SheaTitle

Beyond the acting, what takes this Dennis production to the level of what you’d hope to see in the cities is the dancing. Choreographer Shea Sullivan doesn’t skimp on the moves required, the cast is outstanding and the sheer energy of the big group numbers is infectious.
Kathi Scrizzi Driscoll, CapeCodOnline.com
Shea’s choreography is a vibrant procession of struts, cakewalks, polkas, kicklines and a virtual catalog of Broadway production number steps executed with enthusiasm and precision much of the time. But you can tell she gloried in having Loehr as her alter ego. Loehr has a slightly loopy patina and Shea has given him several moves with his arms waving like a galumphing yet graceful whooping crane. He has a small nuclear power plant inside his body, so she never has him walk when he can scissor step, never step off a riser when he can leap into the air.
Florida Theater ONStage
Marvel at Shea Sullivan's inspired choreography…
Century Village Data Sink
Shea Sullivan’s choreography adds a high gloss, particularly in “Raining in My Heart,” a sendup featuring yellow slickers and transparent umbrellas. Throughout, precision tap and show-off somersaults create infectious joy.
The New York Times
Shea Sullivan's choreographic expertise is in full force in this opener and it signals to the audience that they're in for quite a night.
Palm Beach Illustrated
The dance numbers, choreographed by Shea Sullivan, were wonderful--from light and fun in "Tom, Dick, or Harry" to sexy and sizzling in "Too Darn Hot". Although cool at the playhouse, "Too Darn Hot" was like something out of "Chicago" and had the men in the audience tugging at the collars of their polos and the ladies fanning themselves with their playbills. Kudos to the dancing suitors and twirling lasses.
Cape Cod Today
Shea Sullivan creates one blissful collage of dance cliches after another.
The Boston Globe
Shea Sullivan's toe tapping choreography erupts like a volcano...‘Crazy for You’ will be the show to beat for next season. With possible Carbonell Awards for Best Musical, Direction, [and] Choreography…
The Examiner
Shea Sullivan’s ebullient choreography is the crowning touch on a perfect production.
South Florida Gay News
But if there’s another star of the show, it’s the work by twice Carbonell-winning choreographer Shea Sullivan (The Music Man and Crazy For You) and associate Dennis O’Bannion for expertly encompassing virtually every vaudevillian step and trope. From the pounding tap dancing in the opening number to the chorines seated minstrel-style with intricately kicking legs and tambourine hats, it’s both original work and a faithful homage.
Florida Theater On Stage
..while choreographer Shea Sullivan gets kudos for the impressive moves in the dance-driven play.
Cape Cod Chronicle
Ditto for the whole ensemble, whipped to a jazzy frenzy by choreographer Shea Sullivan. "Too Darn Hot" -- will leave you gasping.
TheatreMania
The bright song and dance numbers are fueled by Shea Sullivan's inspired choreography.
Wicked Local
Add Shea Sullivan's brash choreography to the production's strengths, and you have a fun, rewarding festival entry.
Curtain Up
Shea Sullivan delivers some of the most thrilling work – from tapping on table tops to swirling in tandem – seen in South Florida in years, and there’s been some damn strong choreography the last couple of seasons…what [Loehr] and Sullivan create together combines the rubber-limbed moves of Ray Bolger, the sweeping grace of Fred Astaire, the tendon-defying tap dancing of Gregory Hines and the unrestrained bliss of Gene Kelly.
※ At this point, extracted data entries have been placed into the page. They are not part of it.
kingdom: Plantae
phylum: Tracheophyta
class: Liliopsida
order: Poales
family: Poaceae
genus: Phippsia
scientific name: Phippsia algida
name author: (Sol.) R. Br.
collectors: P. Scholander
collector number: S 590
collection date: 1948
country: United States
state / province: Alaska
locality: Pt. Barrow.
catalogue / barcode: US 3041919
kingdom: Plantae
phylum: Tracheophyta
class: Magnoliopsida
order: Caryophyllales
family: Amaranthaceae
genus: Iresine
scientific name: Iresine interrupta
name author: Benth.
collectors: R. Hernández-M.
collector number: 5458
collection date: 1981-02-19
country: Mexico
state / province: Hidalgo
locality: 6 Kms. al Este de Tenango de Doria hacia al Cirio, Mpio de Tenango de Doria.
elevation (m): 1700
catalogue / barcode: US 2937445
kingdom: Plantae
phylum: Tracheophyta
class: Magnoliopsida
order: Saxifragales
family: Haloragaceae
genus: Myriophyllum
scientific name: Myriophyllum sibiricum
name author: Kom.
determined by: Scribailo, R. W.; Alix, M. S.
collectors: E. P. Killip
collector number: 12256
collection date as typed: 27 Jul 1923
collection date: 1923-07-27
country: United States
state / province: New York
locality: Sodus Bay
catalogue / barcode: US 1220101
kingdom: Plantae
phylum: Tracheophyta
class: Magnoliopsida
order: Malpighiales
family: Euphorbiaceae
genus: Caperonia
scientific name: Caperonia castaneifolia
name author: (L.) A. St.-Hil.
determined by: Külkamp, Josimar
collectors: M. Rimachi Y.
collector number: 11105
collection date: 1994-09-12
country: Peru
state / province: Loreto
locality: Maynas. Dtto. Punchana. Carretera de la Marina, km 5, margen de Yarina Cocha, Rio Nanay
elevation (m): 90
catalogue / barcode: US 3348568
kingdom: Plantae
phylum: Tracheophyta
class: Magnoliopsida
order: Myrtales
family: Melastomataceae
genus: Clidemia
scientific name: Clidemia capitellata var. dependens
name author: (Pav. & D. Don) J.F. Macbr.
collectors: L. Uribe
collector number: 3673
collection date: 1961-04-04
South Florida Theatre Review
Shea Sullivan is an extension of me and my work. I feel now as though I can “pass the torch” to Shea. The way I see her future, she will be a major contributor to the world of dance and musical theater. Her future is bright. She makes me very proud.
Henry LeTang
The Maltz Jupiter Theatre,which has had considerable success with large-scale musicals, keeps its string alive, thanks primarily to crafty choreographer Shea Sullivan and star-in-the-making leading man, Matt Loehr.